Without prejudice to Forcepoint audit rights pursuant to this Section, upon Forcepoint’s request Licensee will document and certify that use of the Products is in full conformity with the use rights granted under this Agreement and the applicable Order. During the term of this Agreement and for a period of one year following its termination, Licensee will maintain and make available to Forcepoint records sufficient to permit Forcepoint or Forcepoint’s independent auditor to verify, upon ten days’ written notice, Licensee’s compliance with this Agreement. Licensee will provide reasonable assistance, personnel, access to Forcepoint components with License’s systems, and information necessary to facilitate the timely completion of Forcepoint’s compliance verification. The audit will be performed during regular business hours.

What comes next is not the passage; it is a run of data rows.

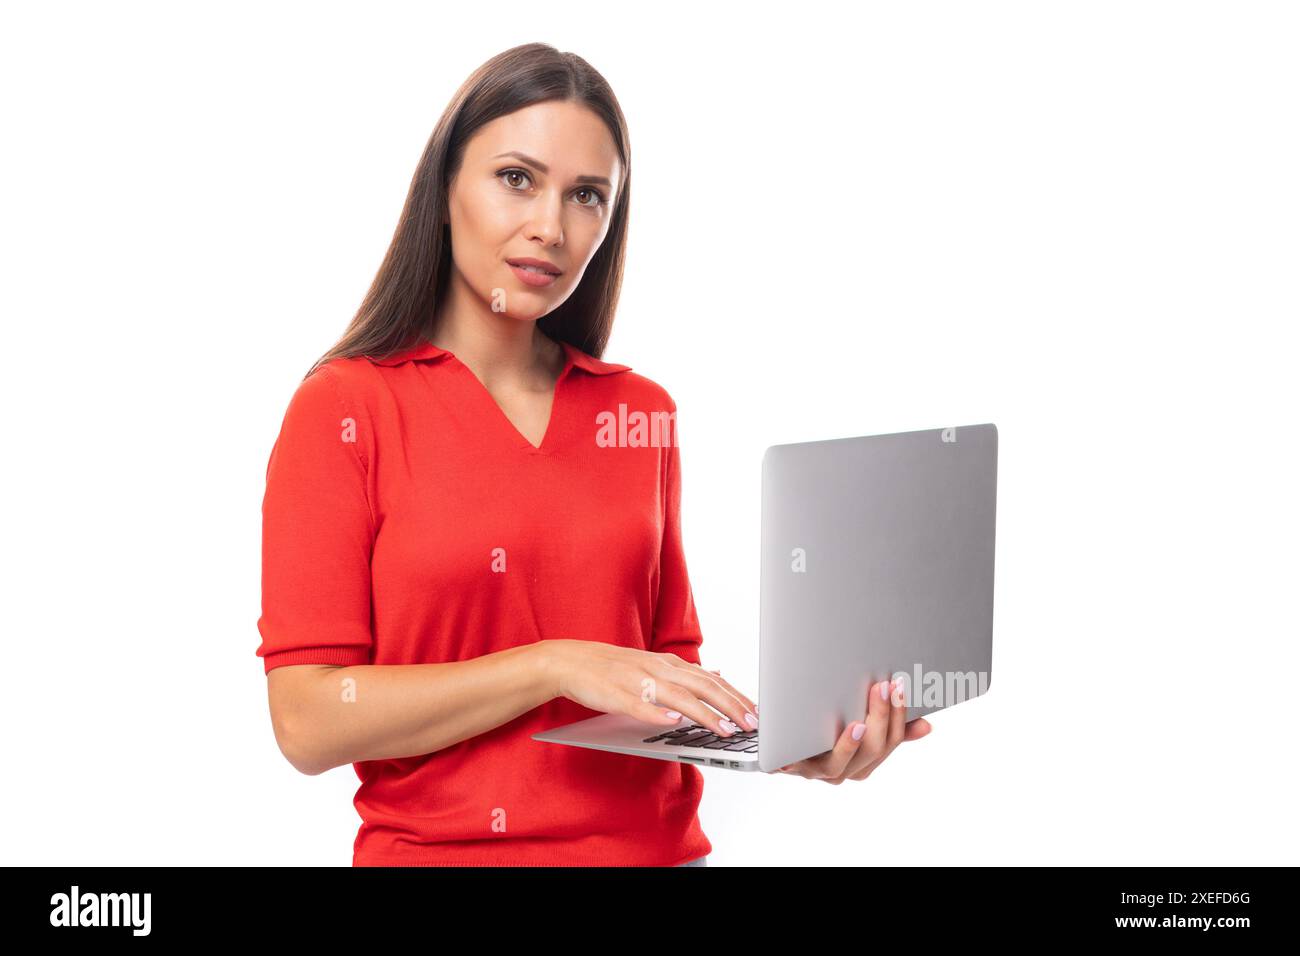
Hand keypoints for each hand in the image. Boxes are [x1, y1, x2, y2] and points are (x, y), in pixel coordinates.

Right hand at [540, 639, 758, 739]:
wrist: (571, 661)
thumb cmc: (614, 668)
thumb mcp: (656, 664)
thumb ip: (686, 673)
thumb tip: (718, 674)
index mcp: (670, 664)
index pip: (712, 681)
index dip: (736, 697)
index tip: (758, 713)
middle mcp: (659, 669)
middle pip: (703, 687)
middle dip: (731, 706)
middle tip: (752, 725)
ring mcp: (639, 682)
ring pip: (678, 698)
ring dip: (704, 715)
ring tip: (724, 730)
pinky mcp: (618, 695)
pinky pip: (641, 706)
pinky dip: (659, 714)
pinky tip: (674, 723)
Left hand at [771, 679, 930, 782]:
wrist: (778, 743)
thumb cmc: (821, 730)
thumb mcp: (858, 725)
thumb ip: (888, 727)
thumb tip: (927, 726)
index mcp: (866, 760)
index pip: (892, 740)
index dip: (899, 714)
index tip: (899, 686)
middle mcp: (846, 770)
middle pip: (871, 750)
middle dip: (879, 718)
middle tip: (880, 688)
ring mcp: (819, 771)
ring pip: (841, 764)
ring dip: (850, 744)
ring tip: (858, 723)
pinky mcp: (791, 767)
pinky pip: (798, 764)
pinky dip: (802, 756)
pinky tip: (803, 741)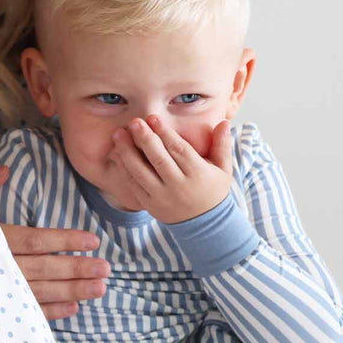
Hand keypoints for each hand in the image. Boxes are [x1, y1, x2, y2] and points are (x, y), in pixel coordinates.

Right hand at [0, 164, 109, 320]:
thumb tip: (6, 170)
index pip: (34, 240)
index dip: (65, 240)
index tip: (93, 241)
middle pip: (42, 269)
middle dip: (77, 270)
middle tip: (107, 271)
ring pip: (36, 293)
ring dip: (70, 293)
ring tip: (98, 290)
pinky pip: (21, 311)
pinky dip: (47, 312)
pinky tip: (72, 310)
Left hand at [111, 117, 233, 223]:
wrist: (204, 224)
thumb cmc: (213, 189)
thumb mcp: (223, 169)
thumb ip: (222, 145)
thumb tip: (225, 122)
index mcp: (197, 174)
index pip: (179, 150)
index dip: (165, 133)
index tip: (153, 118)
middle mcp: (179, 186)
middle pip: (158, 160)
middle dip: (145, 139)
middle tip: (134, 122)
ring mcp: (162, 197)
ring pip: (141, 172)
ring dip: (127, 152)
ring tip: (119, 134)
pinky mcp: (149, 205)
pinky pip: (133, 185)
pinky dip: (124, 169)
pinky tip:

If Licensee is not in compliance with this Agreement, Licensee will reimburse Forcepoint’s reasonable costs and expenses of such verification process (including, but not limited to the fees of an independent auditor), and Licensee will promptly cure any noncompliance, including without limitation payment of any and all fees owed to Forcepoint during the period of noncompliance. The rights and remedies under this Section are in addition to any other rights Forcepoint may have under this Agreement. Additionally, Forcepoint may at any time, without notice, during the term of this Agreement access Licensee’s system, subject to applicable local law, to determine whether Licensee and its users are in compliance with this Agreement. Licensee acknowledges that the Products may include a license manager component to track usage of the Products and agrees not to impede, disable or otherwise undermine such license manager’s operation.